On the whole, I think you will agree with me, that there is nothing in Dr. Virey's hypothesis which should lead me to alter the opinion I have already so strongly expressed in a former letter[135], as to the insufficiency of the mechanical theories of instinct hitherto promulgated, adequately to explain _all_ the phenomena; and unless they do this they are evidently of small value. Such theories as I have there adverted to may often seem to be supported by a few insulated facts, but with others, far more numerous, they are utterly at variance; and, to omit many other instances, I am strongly inclined to doubt the possibility of satisfactorily explaining the _variety_ of instincts exercised by a bee[136], or the _extraordinary_ development of new ones in particular circumstances only[137], on any merely mechanical grounds.

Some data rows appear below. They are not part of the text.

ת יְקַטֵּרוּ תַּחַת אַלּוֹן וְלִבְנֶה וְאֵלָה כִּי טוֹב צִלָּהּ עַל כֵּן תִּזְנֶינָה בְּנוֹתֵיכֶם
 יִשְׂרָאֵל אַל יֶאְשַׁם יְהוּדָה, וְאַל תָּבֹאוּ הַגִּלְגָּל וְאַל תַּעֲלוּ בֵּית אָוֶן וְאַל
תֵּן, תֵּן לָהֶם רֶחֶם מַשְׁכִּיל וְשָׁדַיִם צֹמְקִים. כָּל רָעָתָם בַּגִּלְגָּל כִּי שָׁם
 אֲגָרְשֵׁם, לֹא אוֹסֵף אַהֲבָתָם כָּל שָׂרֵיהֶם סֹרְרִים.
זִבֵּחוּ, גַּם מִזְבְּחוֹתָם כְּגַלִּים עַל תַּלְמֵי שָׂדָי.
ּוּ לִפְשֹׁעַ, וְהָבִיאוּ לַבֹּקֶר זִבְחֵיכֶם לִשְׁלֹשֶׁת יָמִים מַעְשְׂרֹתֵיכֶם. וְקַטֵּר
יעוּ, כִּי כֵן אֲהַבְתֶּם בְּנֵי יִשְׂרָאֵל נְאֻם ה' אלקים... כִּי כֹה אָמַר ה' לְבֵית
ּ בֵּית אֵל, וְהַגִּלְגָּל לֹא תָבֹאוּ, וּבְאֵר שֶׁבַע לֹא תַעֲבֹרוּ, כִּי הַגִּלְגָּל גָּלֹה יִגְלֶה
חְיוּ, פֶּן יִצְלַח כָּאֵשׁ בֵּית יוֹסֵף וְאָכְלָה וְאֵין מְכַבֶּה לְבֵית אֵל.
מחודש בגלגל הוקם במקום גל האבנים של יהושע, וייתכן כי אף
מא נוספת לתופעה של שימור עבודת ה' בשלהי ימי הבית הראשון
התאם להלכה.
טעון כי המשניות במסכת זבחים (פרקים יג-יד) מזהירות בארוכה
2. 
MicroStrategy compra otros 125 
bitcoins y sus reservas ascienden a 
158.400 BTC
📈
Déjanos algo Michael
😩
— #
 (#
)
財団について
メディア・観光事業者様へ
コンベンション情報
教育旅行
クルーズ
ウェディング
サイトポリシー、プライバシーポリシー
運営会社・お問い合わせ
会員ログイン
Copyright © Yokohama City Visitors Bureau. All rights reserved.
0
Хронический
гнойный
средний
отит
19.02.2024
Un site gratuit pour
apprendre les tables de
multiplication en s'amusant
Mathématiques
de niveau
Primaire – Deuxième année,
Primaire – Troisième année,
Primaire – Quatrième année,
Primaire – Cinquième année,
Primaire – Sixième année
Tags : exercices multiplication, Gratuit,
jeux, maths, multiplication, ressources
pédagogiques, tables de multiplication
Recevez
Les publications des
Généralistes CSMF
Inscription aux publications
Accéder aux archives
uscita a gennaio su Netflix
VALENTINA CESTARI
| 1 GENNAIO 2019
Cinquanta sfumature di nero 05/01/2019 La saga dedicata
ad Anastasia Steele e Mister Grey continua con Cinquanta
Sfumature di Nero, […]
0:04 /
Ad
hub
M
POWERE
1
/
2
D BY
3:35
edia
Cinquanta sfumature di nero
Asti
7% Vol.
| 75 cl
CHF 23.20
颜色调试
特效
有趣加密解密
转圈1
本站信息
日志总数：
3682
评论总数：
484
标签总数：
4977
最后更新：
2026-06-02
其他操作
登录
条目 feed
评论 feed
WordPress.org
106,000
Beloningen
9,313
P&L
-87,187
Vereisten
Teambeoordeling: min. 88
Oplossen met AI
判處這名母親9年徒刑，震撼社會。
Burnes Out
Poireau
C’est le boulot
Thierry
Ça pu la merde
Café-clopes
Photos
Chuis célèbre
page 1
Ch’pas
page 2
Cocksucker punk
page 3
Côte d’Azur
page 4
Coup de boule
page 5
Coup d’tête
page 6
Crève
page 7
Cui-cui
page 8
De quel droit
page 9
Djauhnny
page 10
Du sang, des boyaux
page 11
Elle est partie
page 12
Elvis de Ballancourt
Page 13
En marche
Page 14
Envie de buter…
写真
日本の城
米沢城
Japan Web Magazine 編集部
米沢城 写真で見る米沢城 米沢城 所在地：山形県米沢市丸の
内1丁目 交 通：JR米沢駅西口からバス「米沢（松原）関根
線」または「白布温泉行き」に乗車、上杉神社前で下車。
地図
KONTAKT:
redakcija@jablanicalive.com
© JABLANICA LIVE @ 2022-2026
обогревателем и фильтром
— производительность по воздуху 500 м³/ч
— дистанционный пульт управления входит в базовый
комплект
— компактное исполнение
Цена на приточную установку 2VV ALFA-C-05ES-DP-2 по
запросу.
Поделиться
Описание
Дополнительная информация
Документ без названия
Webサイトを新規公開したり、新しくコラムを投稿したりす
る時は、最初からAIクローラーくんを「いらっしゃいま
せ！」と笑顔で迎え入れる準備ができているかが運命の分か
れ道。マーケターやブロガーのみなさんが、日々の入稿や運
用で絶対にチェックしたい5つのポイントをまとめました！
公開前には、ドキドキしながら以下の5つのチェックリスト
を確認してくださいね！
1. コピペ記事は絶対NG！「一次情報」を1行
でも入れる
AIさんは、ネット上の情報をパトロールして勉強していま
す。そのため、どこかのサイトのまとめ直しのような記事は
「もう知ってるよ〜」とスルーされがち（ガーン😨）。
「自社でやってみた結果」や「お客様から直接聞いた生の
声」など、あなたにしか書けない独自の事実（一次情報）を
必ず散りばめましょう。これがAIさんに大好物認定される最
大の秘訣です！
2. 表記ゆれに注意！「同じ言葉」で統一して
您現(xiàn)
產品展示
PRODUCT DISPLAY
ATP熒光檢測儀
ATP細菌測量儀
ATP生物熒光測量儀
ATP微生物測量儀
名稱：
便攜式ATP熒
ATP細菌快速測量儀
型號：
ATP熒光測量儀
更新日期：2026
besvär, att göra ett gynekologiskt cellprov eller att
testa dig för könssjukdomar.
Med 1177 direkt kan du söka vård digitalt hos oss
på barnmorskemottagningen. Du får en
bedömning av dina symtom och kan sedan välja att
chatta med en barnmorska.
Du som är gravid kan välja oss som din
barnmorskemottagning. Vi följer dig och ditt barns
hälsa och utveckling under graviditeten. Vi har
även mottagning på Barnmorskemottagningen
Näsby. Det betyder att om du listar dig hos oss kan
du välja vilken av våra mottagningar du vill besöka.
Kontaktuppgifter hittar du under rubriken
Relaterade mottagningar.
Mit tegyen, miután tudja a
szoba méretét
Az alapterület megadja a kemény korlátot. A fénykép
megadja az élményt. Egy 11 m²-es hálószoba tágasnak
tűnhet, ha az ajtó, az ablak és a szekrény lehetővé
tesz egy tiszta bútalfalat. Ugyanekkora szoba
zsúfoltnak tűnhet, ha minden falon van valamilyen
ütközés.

And after all, even suppose it could be demonstratively shown that _every_ instinct is as clearly dependent on secondary causes, as I have formerly admitted that _some_ doubtless seem to be, yet what would this teach us as to the essential nature of instinct? We have advanced indeed a step; but still, as I have before observed in referring to the theories of Brown and Tucker, we have only placed the world upon the tortoise, and instinct, as to its _essence_, which is what we want to detect, is as mysterious as ever: just as, though we can clearly prove that the mind is acted upon by the senses, yet this throws no light upon the essential nature of the mind, which we are forced to admit is inscrutable, as if to teach us humility, and prevent our vainly fancying, that though allowed to discover some of the arcana of nature, we shall ever be able to penetrate into her inmost sanctuaries.